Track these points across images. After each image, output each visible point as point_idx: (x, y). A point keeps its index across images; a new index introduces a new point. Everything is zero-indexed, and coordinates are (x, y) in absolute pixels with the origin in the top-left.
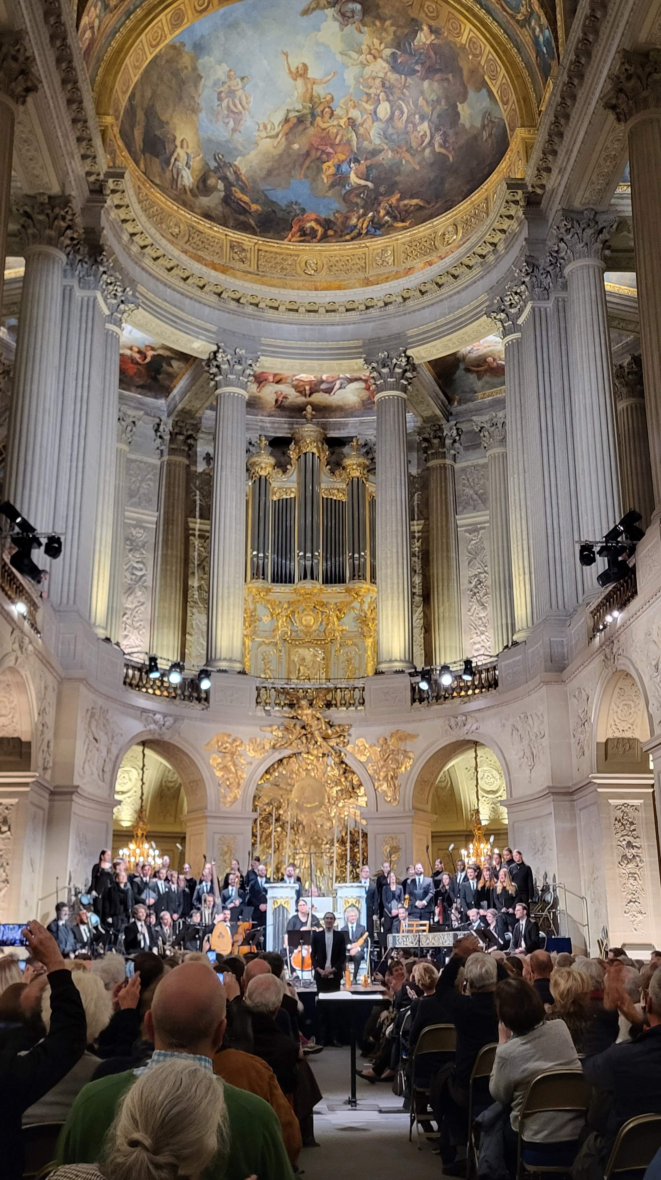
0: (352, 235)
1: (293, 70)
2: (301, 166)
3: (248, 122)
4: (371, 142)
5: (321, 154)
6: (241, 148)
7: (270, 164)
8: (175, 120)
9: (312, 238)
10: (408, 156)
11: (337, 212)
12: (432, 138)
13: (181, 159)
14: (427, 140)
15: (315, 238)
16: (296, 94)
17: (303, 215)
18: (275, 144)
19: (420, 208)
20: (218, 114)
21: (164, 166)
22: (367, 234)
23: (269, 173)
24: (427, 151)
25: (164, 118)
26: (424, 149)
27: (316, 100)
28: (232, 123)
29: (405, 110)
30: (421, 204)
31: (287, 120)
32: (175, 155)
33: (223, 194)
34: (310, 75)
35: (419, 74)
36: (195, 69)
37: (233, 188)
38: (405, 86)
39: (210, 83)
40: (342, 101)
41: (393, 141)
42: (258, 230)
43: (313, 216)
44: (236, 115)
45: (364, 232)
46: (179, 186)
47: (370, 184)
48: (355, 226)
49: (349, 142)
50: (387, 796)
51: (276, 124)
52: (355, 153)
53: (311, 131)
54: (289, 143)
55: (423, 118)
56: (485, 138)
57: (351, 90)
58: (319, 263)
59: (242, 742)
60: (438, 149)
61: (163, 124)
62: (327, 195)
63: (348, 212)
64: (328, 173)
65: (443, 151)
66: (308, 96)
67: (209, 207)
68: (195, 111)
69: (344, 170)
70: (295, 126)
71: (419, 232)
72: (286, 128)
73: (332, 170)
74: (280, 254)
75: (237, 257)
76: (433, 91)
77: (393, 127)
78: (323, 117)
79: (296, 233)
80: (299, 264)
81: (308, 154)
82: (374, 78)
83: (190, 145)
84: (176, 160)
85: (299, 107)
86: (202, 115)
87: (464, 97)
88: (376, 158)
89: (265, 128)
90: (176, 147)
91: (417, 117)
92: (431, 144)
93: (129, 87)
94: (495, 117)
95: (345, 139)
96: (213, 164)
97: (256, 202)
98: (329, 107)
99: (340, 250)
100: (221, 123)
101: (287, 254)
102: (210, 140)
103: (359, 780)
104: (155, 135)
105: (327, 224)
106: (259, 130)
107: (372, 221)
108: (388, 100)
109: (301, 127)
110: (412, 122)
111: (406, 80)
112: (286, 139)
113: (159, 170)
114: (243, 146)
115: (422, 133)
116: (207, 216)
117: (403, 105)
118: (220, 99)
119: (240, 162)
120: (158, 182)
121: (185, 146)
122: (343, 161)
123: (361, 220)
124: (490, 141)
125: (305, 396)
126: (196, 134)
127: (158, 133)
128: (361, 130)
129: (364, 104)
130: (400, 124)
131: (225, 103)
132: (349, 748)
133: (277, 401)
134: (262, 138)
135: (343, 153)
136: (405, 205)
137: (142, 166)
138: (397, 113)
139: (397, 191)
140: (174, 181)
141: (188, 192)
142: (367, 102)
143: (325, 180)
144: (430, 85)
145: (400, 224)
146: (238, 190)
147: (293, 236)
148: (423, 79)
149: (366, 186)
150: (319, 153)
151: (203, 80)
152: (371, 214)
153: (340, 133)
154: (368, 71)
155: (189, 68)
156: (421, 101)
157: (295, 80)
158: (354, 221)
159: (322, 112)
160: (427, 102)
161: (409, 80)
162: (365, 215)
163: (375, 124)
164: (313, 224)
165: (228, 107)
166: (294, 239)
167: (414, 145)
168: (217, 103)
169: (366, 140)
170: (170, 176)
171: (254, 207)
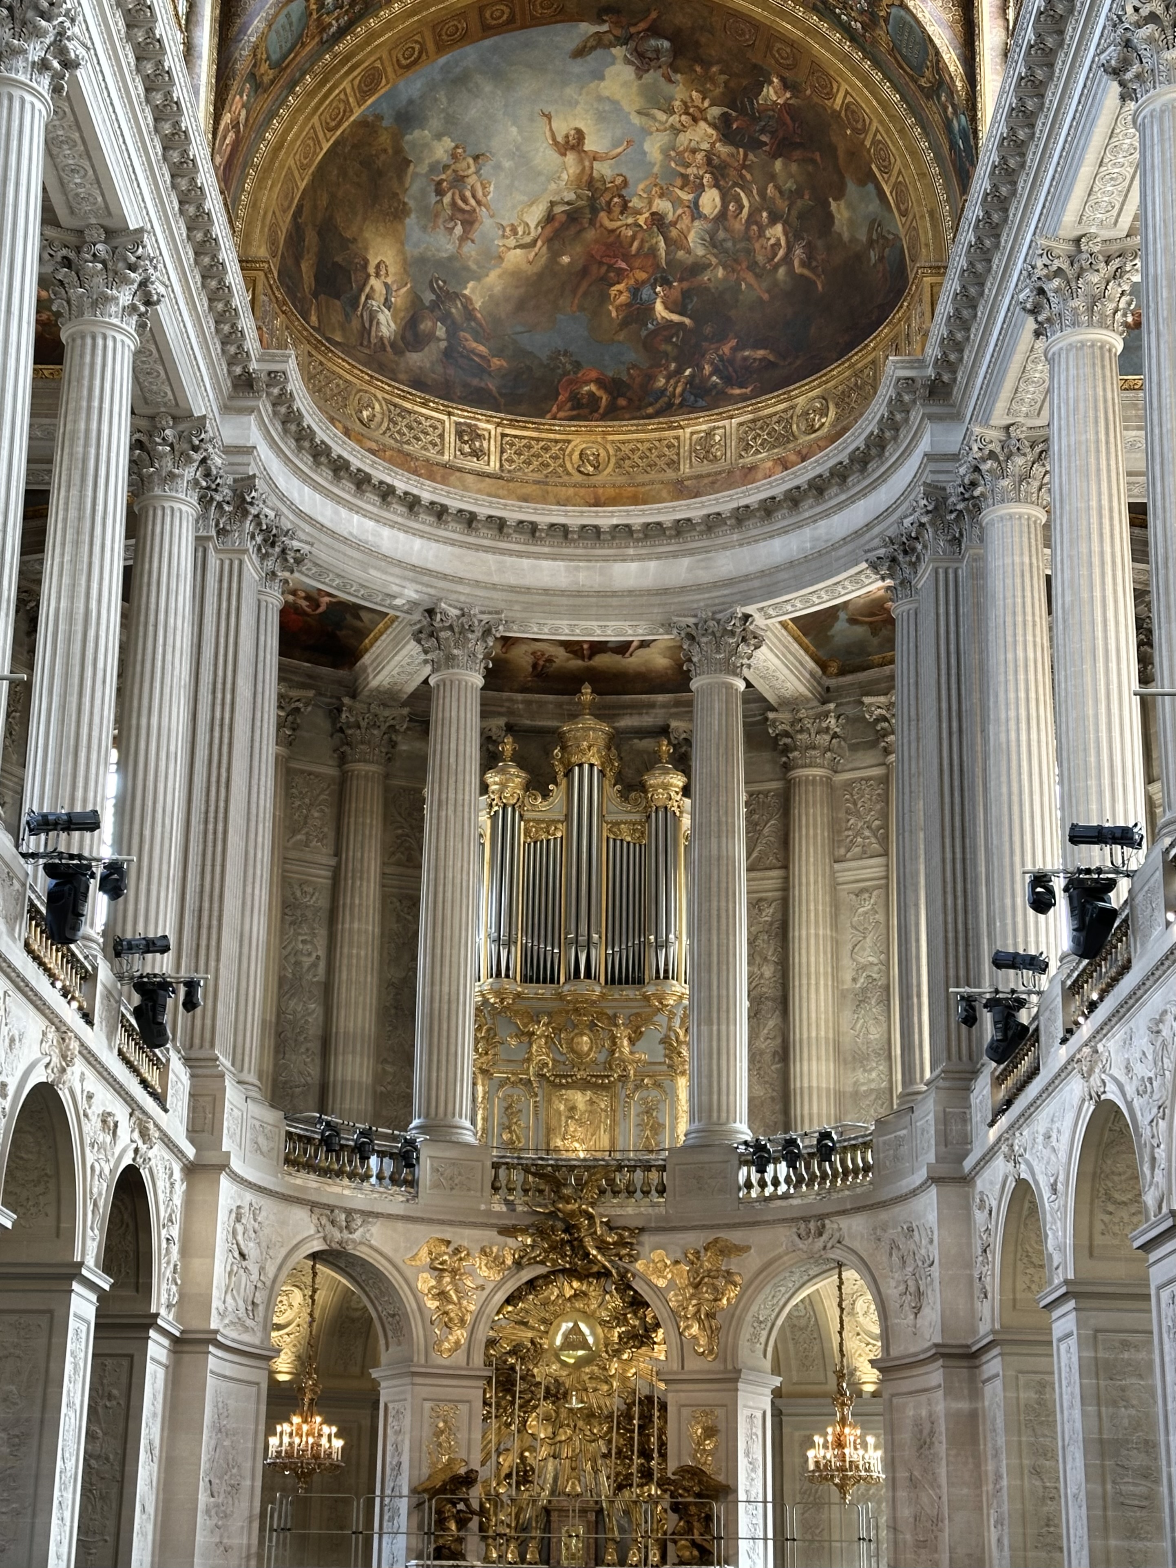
0: (658, 406)
1: (560, 139)
2: (574, 292)
3: (486, 223)
4: (689, 252)
5: (608, 271)
6: (474, 267)
7: (522, 290)
8: (368, 234)
9: (591, 413)
10: (750, 277)
11: (634, 366)
12: (790, 249)
13: (377, 296)
14: (781, 253)
15: (596, 411)
16: (565, 176)
17: (575, 373)
18: (531, 256)
19: (770, 365)
20: (437, 216)
21: (348, 309)
22: (681, 405)
23: (521, 306)
24: (782, 271)
25: (348, 235)
26: (776, 267)
27: (599, 185)
28: (459, 230)
29: (746, 202)
30: (771, 358)
31: (549, 218)
32: (367, 289)
33: (443, 345)
34: (589, 145)
35: (767, 148)
36: (398, 150)
37: (462, 334)
38: (744, 166)
39: (423, 169)
40: (641, 186)
41: (726, 251)
42: (502, 401)
43: (594, 374)
44: (466, 216)
45: (677, 401)
46: (374, 340)
47: (687, 321)
48: (663, 391)
49: (653, 251)
50: (700, 1346)
51: (532, 225)
52: (664, 270)
53: (591, 235)
54: (554, 255)
55: (774, 219)
56: (873, 261)
57: (656, 169)
58: (602, 453)
59: (468, 1254)
60: (798, 269)
61: (345, 243)
62: (616, 338)
63: (651, 367)
64: (618, 302)
65: (806, 272)
66: (585, 178)
67: (420, 368)
68: (399, 213)
69: (644, 297)
70: (564, 227)
71: (768, 406)
72: (549, 229)
73: (623, 298)
74: (538, 440)
75: (467, 449)
76: (791, 176)
77: (726, 230)
78: (609, 211)
79: (564, 403)
80: (570, 455)
81: (584, 272)
82: (694, 151)
83: (391, 270)
84: (368, 297)
85: (570, 196)
86: (411, 221)
87: (840, 194)
88: (699, 278)
89: (514, 231)
90: (369, 276)
91: (765, 214)
92: (787, 260)
93: (293, 199)
94: (889, 232)
95: (647, 245)
96: (428, 297)
97: (499, 353)
98: (621, 196)
99: (637, 431)
100: (441, 230)
101: (551, 440)
102: (422, 261)
103: (655, 1317)
104: (335, 264)
105: (615, 387)
106: (503, 236)
107: (691, 380)
108: (717, 186)
109: (573, 230)
110: (756, 223)
111: (746, 156)
112: (549, 248)
113: (341, 318)
114: (477, 263)
115: (772, 241)
116: (419, 383)
117: (742, 194)
118: (440, 192)
119: (473, 290)
120: (338, 339)
121: (383, 272)
122: (644, 283)
123: (672, 382)
124: (880, 267)
125: (583, 658)
126: (401, 252)
127: (338, 259)
128: (674, 233)
129: (679, 192)
130: (738, 226)
131: (447, 199)
132: (639, 1265)
133: (535, 666)
134: (509, 249)
135: (642, 269)
136: (745, 359)
137: (314, 319)
138: (732, 207)
139: (731, 335)
140: (365, 332)
141: (389, 349)
142: (681, 189)
143: (614, 314)
144: (785, 165)
145: (737, 391)
146: (468, 336)
147: (559, 410)
148: (775, 157)
149: (681, 324)
150: (604, 269)
151: (412, 166)
152: (687, 373)
153: (640, 236)
154: (683, 139)
155: (390, 151)
156: (770, 189)
157: (564, 155)
158: (661, 382)
159: (609, 203)
160: (781, 192)
161: (751, 156)
162: (679, 371)
163: (697, 223)
164: (593, 387)
165: (454, 204)
166: (561, 414)
167: (760, 259)
168: (433, 199)
169: (681, 248)
170: (359, 327)
171: (496, 362)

------

(How to complete this task): All lines from the beginning of the material above through the line holding "8: (175, 120)" are to be given again exactly, and no others; pictures do not go in.

(Result of the exercise):
Track these points across images. After each image, output each visible point as point_idx: (x, y). A point keeps its index across images; a new index introduces a new point. Everything is zero-indexed, and coordinates are (x, y) in absolute pixels with the origin in the top-left.
0: (352, 235)
1: (293, 70)
2: (301, 166)
3: (248, 122)
4: (371, 142)
5: (321, 154)
6: (241, 148)
7: (270, 164)
8: (175, 120)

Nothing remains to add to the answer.